Batch-remove empty lines at the end of many Confluence pages

In a customer project we’ve decided to collaboratively write a bigger bunch of documentation in Atlassians Confluence and export that with Scroll Office, a third-party Confluence plugin, into Word.

That worked fine so far, but soon we figured that we’ve been kind of sloppy with empty lines at the end of each page, which were obviously taken over into the final document. So instead of going over each and every page and remove the empty lines there, I thought it might be easier to directly do this on the database, in our case MySQL.

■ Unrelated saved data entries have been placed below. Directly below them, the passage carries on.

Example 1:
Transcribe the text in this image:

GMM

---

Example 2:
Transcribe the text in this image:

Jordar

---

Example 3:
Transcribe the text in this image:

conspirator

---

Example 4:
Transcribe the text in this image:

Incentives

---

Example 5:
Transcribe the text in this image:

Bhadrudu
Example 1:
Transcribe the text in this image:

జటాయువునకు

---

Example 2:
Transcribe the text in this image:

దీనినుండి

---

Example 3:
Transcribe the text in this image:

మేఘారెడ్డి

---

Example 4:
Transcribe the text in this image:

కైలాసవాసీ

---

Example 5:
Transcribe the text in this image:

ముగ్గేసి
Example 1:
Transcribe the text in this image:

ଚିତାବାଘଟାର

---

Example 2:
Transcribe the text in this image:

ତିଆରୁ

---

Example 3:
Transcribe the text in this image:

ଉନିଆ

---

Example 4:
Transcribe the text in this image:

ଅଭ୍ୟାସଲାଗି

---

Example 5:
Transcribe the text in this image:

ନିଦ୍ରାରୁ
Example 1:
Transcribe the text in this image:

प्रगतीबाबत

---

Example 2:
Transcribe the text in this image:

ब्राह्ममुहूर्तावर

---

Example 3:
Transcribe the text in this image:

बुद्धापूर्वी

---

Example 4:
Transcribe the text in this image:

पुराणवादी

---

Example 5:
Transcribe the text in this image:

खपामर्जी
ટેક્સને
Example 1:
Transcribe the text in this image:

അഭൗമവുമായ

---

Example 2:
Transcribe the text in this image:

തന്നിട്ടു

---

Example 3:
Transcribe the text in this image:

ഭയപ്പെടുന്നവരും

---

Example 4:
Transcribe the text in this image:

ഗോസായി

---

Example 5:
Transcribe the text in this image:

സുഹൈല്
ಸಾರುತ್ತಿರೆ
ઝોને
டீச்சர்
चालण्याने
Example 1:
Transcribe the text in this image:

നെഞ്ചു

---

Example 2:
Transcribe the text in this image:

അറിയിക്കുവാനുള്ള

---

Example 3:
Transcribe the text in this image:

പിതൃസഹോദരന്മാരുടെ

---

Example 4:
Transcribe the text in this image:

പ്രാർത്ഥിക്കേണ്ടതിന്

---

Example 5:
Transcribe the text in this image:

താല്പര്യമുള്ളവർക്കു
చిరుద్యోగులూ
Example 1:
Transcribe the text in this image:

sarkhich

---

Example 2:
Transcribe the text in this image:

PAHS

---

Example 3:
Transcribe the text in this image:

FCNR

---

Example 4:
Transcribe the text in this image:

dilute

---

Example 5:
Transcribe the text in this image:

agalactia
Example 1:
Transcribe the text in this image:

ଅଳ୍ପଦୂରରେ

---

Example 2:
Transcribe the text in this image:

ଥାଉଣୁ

The query was quickly developed, but then I realized that MySQL had no PREG_REPLACE function built-in, so I needed to install a UDF, a user-defined function first. Luckily, this UDF worked out of the box and so the query could be finalized:

UPDATE BODYCONTENT 
JOIN CONTENT ON CONTENT.CONTENTID=BODYCONTENT.CONTENTID 
   AND CONTENTTYPE LIKE "PAGE" AND PREVVER IS NULL 
SET BODY=PREG_REPLACE("/(<p>&nbsp;<.p>)+$/", "", BODY) 
WHERE BODY LIKE "%<p>&nbsp;</p>";

This query updates all current pages (no old versions) from all spaces that end with at least one empty line <p>&nbsp;</p> – this is Confluence’s internal markup for that – and removes all of these empty lines from all matches pages.

This was tested with MySQL 5.5.35, lib_mysqludf_preg 1.2-rc2 and Confluence 5.4.2.

I don’t need to mention that it is – of course – highly recommended that you backup your database before you execute this query on your server, right?